Frequently asked questions
What does masseter treatment actually do?
Prescription neuromodulator placed within the masseter muscle reduces its activity. Over time, the reduced activity produces atrophy in the treated muscle, which translates into visible reduction in muscle bulk and softer lower face contour. The same treatment reduces clench related pain associated with bruxism. Both effects are reversible if treatment is stopped.
How long until I see a visible change in my jawline?
Most patients begin noticing visible reduction in lower face squareness at four to six weeks, with the result becoming more pronounced over the following two months. The full effect of a single treatment is typically visible at three months. Repeated treatment over twelve to eighteen months produces cumulative reduction. The functional effect on bruxism (less clenching, less morning pain) typically appears within the first week.
What dose is typically used?
Conservative dosing is 25 to 35 units of prescription neuromodulator per side at first treatment, sometimes adjusted upward at subsequent cycles based on response. Lower doses (10 to 20 units per side) provide symptomatic benefit in milder presentations. Doses above 50 units per side are occasionally appropriate but carry higher risk of transient difficulty chewing tougher foods.
Will treatment affect my chewing or speech?

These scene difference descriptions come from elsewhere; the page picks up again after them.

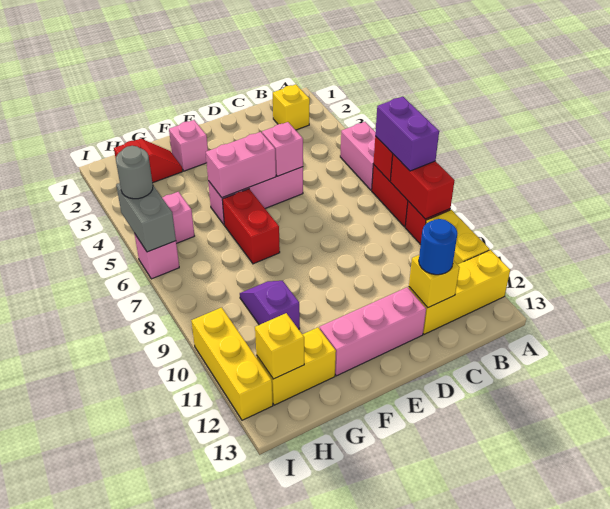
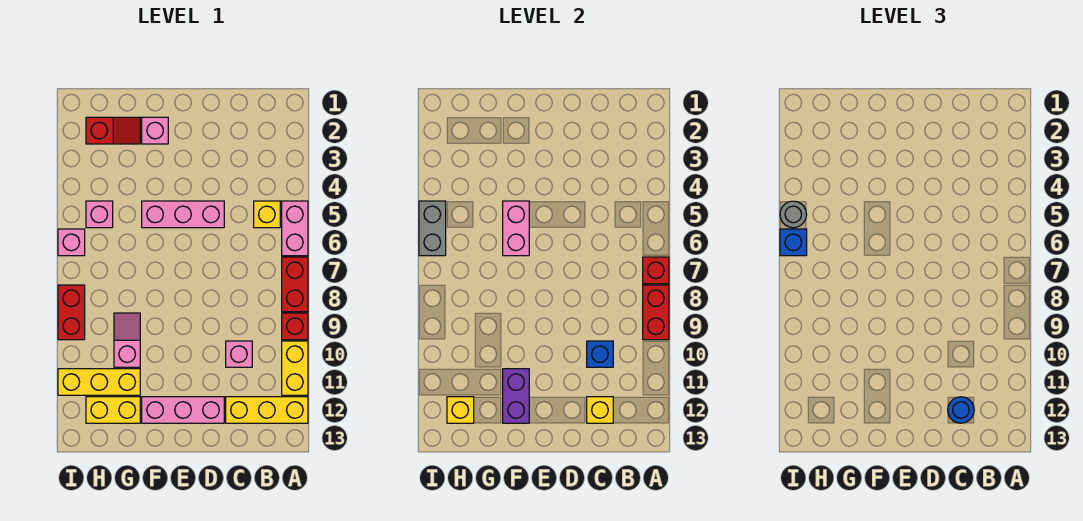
purple brick A7:A8 level 3 -> purple brick F11:F12 level 2
yellow brick B2 level 1 -> yellow brick B5 level 1
none -> blue brick C10 level 2
pink brick D5 level 2 -> pink brick C10 level 1
pink brick E5:F5 level 2 -> pink brick F5:F6 level 2
red brick F6:F7 level 1 -> red brick I8:I9 level 1
purple slope G9:G10 level 1 top 10 -> pink slope G9:G10 level 1 top 10
none -> blue brick I6 level 3
yellow brick I10:I12 level 1 -> yellow brick G11:I11 level 1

At conservative dose, most patients experience little or no functional change. At higher doses, transient difficulty chewing tougher foods (particularly in the first few weeks) is the most commonly reported issue. This typically resolves as the muscle adjusts. Speech is rarely affected. Conservative dosing substantially reduces functional side effect risk.
Is this treatment effective for bruxism and jaw clenching?
Yes. Published clinical studies show that masseter neuromodulator treatment in the 25 to 50 unit per side range produces meaningful reduction in muscle activity, decrease in clench related pain, and patient-completed improvement in nocturnal symptoms. The treatment does not replace appropriate dental management (occlusal splints, behavioural strategies, dental restorations as needed); it is part of a broader approach to bruxism management.
How long does the result last?
Muscle relaxation duration is typically four to six months at first treatment. Cumulative atrophy from repeated treatment can extend the interval over time. The visible cosmetic change accumulates across multiple cycles. For patients whose primary indication is bruxism, the maintenance rhythm is determined by the return of clenching symptoms, which sometimes allows extended intervals between treatments.
What if my lower face squareness is bony rather than muscular?
Visible squareness due to bony mandibular shape will not respond to neuromodulator treatment of the masseter, because the underlying contributor is skeletal. Differentiating between bony and muscular contributors is part of consultation. Patients with primarily skeletal contour are better served by being told so clearly than by being offered a treatment that will not deliver what they hoped for.
Can masseter treatment be combined with other lower face work?
Sometimes. Patients whose lower face goal involves multiple anatomical contributors may benefit from a structured plan that addresses jawline definition, chin contour, or the platysma below in combination with masseter softening. Each is its own clinical decision; none is a default add on. Sequencing typically starts with masseter, because visible change accrues over months and informs subsequent decisions.